■ **Assignment**
If a line of the records contains the string "bonificaciones", copy it out.

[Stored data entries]
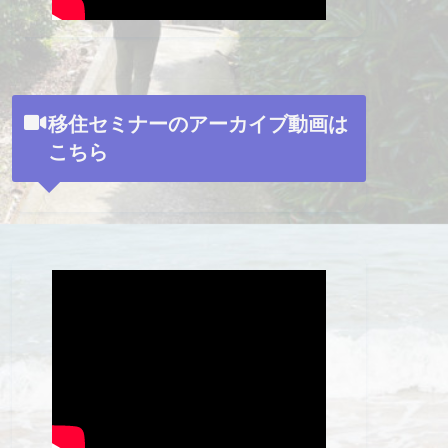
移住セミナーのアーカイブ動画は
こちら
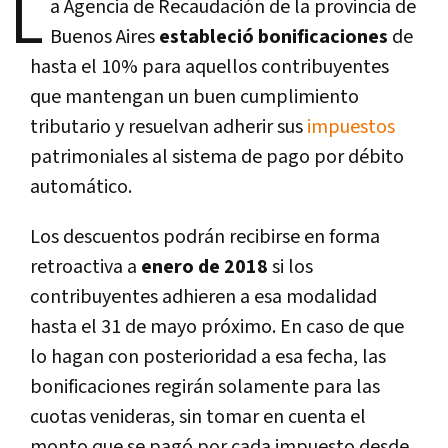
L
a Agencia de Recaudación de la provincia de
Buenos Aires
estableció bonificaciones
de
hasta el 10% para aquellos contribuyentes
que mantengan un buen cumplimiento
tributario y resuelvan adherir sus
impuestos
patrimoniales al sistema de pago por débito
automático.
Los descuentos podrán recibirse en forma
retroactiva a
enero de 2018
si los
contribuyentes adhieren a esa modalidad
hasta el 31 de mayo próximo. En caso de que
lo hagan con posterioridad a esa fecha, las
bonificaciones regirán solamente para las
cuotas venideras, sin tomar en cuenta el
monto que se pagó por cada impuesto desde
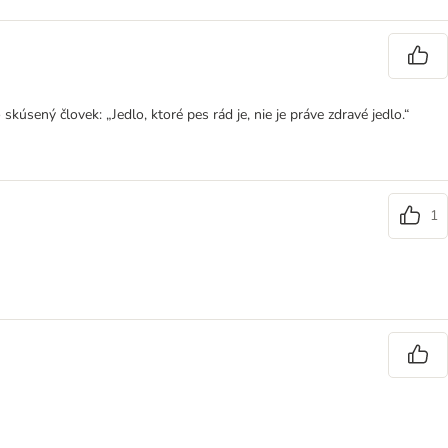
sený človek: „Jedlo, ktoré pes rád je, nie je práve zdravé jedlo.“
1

* * *

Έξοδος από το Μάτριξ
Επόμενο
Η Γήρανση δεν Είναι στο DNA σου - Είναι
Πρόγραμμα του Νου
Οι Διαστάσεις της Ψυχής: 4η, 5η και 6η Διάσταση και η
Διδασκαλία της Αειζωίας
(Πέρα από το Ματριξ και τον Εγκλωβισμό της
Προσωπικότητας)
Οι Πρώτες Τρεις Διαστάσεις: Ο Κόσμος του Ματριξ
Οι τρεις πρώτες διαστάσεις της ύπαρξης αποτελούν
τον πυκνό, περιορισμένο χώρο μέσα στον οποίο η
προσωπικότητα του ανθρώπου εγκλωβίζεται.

■ **The answer**
estableció bonificaciones
bonificaciones regirán solamente para las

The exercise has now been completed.